Potential for dengue outbreak

Although it is not an issue in the Cayman Islands yet, Leader of Government Business Kurt Tibbetts said there is the potential for an outbreak of Dengue Fever here this year.

‘Dengue has reached epidemic proportions in the region and expectations are the situation will get worse before it gets better,’ Mr. Tibbetts said.

‘(Dengue Fever) is a very real threat in Cayman. For the first time in many years, there is the potential for an outbreak.’

Mr. Tibbetts noted that there is a worldwide increase in the cases of Dengue Fever, and that it is occurring in increasing numbers in Latin Americana and the Caribbean.

Mr. Tibbetts said the good news was that the Mosquito Research and Control Unit already had all the pieces in place to fight a Dengue Fever outbreak should it occur.

Dengue Fever is a mosquito-borne flu-like disease. It is spread by the bite of specific species of mosquitoes, most commonly the Aedes aegypti mosquito.

Dr. Alan Wheeler, The MRCU’s Assistant Director, said Aedes aegypti has reappeared on Grand Cayman.

‘We’ve eliminated it several times, but it keeps coming back. Hurricane Ivan created the perfect conditions for it,’ he said. ‘It will take a while to get it under control.’

The mosquito probably was reintroduced to the Cayman Islands in egg form, quite possibly on the treads of used tyres, Mr. Wheeler said. A dried Aedes aegypti egg remains viable for two years.

‘All it needs is a little rain to hatch.’

Mr. Wheeler said Aedes aegypti is now here in sufficient numbers to cause the potential for a Dengue Fever outbreak, but he thinks it would probably only be an isolated outbreak.

‘You’re not going to get a situation like you might in Cuba or other countries in the region where it might affect thousands of people,’ he said. ‘It would probably only affect a couple of people here.’

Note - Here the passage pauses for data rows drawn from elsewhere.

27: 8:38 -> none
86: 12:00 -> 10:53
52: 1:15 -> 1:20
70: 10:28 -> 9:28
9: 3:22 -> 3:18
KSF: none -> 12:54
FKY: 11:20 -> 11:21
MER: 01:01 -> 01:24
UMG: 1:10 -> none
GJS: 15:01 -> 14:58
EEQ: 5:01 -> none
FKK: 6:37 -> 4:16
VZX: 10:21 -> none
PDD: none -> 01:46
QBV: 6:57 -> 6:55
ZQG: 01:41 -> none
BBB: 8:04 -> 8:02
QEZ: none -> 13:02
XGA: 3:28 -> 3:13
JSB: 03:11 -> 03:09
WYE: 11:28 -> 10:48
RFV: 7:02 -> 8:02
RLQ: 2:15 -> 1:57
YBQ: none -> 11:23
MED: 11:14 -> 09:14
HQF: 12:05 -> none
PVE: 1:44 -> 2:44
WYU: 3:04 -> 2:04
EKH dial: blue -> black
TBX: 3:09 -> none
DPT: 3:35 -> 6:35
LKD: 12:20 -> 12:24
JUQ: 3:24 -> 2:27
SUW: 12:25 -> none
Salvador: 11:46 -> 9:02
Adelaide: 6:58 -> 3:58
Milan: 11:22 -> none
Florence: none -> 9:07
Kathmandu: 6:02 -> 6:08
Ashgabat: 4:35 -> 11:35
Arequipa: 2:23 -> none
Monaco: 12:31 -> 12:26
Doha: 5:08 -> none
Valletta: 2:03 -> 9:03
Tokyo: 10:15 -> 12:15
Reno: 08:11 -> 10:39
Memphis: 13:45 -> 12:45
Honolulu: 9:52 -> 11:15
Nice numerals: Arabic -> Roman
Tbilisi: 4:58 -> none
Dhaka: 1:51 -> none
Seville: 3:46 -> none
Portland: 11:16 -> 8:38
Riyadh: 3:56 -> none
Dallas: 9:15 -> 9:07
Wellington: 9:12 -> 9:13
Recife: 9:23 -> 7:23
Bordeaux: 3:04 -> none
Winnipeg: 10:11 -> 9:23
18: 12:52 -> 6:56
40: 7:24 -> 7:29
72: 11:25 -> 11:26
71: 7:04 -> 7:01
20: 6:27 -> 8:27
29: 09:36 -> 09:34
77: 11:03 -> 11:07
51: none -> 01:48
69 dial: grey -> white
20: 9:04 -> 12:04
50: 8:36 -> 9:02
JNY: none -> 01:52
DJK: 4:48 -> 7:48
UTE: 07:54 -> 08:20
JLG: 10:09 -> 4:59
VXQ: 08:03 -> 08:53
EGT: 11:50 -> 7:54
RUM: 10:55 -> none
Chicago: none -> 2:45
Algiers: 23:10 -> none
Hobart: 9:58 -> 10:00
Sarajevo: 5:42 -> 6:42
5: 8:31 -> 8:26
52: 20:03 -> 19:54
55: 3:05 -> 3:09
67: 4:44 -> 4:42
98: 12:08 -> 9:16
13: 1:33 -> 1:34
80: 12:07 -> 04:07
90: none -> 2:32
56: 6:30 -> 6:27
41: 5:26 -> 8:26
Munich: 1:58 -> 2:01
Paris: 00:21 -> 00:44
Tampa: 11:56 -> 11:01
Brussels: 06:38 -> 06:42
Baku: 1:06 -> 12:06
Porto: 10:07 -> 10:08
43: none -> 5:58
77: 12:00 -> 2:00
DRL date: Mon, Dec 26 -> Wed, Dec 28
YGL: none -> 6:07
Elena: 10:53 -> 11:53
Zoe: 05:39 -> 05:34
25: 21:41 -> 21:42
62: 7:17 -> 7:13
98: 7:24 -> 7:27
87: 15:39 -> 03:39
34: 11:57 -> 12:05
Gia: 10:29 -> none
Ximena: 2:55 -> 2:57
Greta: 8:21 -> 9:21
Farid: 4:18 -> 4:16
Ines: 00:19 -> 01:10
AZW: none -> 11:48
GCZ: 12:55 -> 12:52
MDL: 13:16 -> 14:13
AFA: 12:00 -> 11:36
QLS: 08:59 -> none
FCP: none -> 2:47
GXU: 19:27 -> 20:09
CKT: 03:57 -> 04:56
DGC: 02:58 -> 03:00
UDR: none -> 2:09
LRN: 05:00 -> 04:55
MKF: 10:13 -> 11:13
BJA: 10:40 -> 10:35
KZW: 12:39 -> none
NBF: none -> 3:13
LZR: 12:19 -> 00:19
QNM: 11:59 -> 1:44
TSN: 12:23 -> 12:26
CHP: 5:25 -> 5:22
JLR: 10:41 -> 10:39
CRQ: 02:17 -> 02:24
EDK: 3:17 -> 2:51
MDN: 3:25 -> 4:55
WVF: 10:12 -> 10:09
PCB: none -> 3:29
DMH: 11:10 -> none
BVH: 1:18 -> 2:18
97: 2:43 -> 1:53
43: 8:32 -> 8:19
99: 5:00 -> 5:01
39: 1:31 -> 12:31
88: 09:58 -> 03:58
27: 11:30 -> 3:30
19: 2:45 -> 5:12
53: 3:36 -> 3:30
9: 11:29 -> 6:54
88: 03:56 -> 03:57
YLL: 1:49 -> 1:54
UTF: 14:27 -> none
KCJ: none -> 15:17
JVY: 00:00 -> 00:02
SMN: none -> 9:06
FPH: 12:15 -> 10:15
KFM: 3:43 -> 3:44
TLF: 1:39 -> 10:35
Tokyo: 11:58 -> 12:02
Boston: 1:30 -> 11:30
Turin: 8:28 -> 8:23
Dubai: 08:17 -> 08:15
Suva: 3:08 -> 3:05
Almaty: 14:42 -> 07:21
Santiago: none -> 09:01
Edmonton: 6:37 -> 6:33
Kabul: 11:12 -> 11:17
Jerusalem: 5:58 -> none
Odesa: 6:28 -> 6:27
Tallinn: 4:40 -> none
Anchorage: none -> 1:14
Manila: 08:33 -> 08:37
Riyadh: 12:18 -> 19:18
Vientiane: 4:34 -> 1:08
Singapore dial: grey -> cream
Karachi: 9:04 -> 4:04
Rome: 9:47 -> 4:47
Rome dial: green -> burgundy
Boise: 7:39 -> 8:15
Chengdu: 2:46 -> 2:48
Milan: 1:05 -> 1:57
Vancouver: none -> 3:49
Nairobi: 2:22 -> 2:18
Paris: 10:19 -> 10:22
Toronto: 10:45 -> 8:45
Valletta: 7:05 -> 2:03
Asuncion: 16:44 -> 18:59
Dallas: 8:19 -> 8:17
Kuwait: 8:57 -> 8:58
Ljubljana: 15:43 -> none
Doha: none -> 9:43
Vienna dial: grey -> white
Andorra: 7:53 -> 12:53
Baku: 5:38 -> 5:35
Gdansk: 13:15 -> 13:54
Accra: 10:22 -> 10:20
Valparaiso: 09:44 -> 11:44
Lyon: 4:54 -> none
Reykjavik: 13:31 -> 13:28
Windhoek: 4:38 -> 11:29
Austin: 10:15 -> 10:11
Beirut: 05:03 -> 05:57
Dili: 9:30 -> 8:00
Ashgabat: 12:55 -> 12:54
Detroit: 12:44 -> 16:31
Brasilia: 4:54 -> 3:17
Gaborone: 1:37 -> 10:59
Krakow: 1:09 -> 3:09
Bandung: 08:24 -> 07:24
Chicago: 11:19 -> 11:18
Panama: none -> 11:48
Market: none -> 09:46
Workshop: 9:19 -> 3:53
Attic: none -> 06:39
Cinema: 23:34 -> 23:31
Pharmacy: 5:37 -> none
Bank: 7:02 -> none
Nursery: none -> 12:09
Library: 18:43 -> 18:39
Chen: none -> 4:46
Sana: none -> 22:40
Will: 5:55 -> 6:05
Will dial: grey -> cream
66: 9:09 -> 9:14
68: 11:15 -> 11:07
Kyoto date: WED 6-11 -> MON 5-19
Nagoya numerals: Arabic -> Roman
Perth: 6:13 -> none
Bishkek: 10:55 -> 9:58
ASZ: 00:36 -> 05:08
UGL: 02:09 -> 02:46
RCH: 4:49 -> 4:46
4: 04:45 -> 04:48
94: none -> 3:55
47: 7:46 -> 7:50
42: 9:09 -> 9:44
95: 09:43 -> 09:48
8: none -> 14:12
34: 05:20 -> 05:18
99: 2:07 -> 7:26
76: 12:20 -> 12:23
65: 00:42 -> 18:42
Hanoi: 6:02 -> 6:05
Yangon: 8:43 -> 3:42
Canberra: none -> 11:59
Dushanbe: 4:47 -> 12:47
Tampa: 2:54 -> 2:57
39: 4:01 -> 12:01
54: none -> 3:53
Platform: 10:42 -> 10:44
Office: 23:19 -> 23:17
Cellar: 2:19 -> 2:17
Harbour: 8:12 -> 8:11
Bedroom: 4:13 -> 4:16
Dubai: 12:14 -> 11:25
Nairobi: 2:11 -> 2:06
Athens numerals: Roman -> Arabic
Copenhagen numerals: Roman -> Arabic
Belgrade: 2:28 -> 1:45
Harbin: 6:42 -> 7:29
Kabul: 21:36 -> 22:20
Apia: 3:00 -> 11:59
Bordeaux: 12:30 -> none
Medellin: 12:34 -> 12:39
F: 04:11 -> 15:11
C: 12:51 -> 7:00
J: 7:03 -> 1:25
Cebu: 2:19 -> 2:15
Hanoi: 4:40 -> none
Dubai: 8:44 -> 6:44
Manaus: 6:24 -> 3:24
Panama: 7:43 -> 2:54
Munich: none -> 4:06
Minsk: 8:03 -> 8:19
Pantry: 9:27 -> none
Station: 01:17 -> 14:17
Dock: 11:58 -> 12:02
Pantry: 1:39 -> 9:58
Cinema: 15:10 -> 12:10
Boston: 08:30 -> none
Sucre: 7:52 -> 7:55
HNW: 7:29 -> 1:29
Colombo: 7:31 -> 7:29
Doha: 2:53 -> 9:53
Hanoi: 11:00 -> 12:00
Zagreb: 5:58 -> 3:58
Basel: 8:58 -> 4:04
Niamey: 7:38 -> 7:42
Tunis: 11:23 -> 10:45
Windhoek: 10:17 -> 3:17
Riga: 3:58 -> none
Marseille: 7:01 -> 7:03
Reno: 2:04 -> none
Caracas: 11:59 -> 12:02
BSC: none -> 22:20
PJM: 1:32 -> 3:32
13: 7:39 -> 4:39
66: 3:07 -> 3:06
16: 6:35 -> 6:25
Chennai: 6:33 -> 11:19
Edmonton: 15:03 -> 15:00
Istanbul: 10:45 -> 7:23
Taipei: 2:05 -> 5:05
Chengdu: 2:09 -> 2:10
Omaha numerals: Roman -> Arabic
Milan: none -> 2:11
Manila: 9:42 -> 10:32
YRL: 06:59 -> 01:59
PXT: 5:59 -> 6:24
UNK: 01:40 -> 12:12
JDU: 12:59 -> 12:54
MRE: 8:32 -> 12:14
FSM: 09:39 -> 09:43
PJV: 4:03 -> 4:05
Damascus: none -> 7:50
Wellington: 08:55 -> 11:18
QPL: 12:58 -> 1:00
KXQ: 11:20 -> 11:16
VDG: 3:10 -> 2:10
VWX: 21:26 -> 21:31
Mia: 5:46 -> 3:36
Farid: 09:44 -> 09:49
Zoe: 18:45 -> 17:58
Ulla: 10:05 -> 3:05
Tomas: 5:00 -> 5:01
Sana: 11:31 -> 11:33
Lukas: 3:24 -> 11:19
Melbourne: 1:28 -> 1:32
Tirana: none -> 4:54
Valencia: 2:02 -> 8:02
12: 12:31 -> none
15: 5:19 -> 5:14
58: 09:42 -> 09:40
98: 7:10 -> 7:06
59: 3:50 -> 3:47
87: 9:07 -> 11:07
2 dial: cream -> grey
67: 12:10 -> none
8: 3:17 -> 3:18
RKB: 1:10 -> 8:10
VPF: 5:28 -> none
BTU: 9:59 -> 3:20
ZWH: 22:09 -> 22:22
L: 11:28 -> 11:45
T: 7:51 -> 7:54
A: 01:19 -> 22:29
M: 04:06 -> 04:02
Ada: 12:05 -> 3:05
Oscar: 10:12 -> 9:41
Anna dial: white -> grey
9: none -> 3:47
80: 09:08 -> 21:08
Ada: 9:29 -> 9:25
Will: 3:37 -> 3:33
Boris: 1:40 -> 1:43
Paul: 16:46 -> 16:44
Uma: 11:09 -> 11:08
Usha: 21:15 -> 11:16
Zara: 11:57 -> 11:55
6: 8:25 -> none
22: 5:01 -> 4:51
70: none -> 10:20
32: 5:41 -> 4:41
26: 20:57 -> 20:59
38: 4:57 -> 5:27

The MRCU is almost finished with its pre-season spraying campaign aimed at Aedes aegypti, Mr. Wheeler said.

The mosquito is black with a white stripe, but is hard to distinguish from another species of common mosquito in Cayman that is also black with a white strip.

‘I think (Aedes aegypti) has a more painful bite though,’ said Mr. Wheeler.

Aedes aegypti is known as a domestic mosquito, which means it is found mostly around homes.

‘Some say it doesn’t travel more than 100 metres from its breeding place, but I don’t know if that’s true,’ Mr. Wheeler said.

It is known, however, that Aedes aegypti will only breed in clean, fresh, non-salty water.

‘It won’t breed in swimming pool because of the chemicals or in a septic tank because it’s too dirty,’ Mr. Wheeler said.

Common places for breeding include buckets, children’s toys, old tyres and in blocked gutters. Mr. Wheeler said it is important for home owners to make sure there are no places where fresh water can accumulate and offer a breeding ground for mosquitoes.

Aedes aegypti is known to start biting even in daylight, from 4pm onwards, Mr. Wheeler said. They will sometimes enter homes. The pre-season spraying campaign has targeted the walls of homes in areas known to have bred the mosquito in the past, hoping that any Aedes aegypti that lands on a treated wall will pick up a lethal dose of insecticide.

There have only been six reported cases of Dengue Fever in the Cayman Islands since 2002, said Dr. Kiran Kumar, Cayman’s medical officer of health.

All of those cases, with the exception of one in late 2005, are thought to have been contracted by someone while they were overseas and then came here before becoming ill. The exception case in 2005 was most likely caused by s mosquito that bit someone that had been overseas, and then transferred the disease by biting someone else here.

It is possible others have had the disease here but thought it was only the flu and did not seek medical attention. Dengue Fever can only be diagnosed by a blood test.

Dr. Kumar said it was important for Cayman residents travelling overseas to places were Dengue Fever is endemic, or already known to commonly exist, to take precautions like wearing long pants and long shirts while outdoors or putting on mosquito repellent.

Dengue Fever is endemic in many places in the region, such as Barbados, Belize, Costa Rica, Honduras, Panama, Mexico, Guatemala, Jamaica, Trinidad and Tobago, Puerto Rico, Dr. Kumar said.

‘When people travel to these counties, they need to protect themselves.’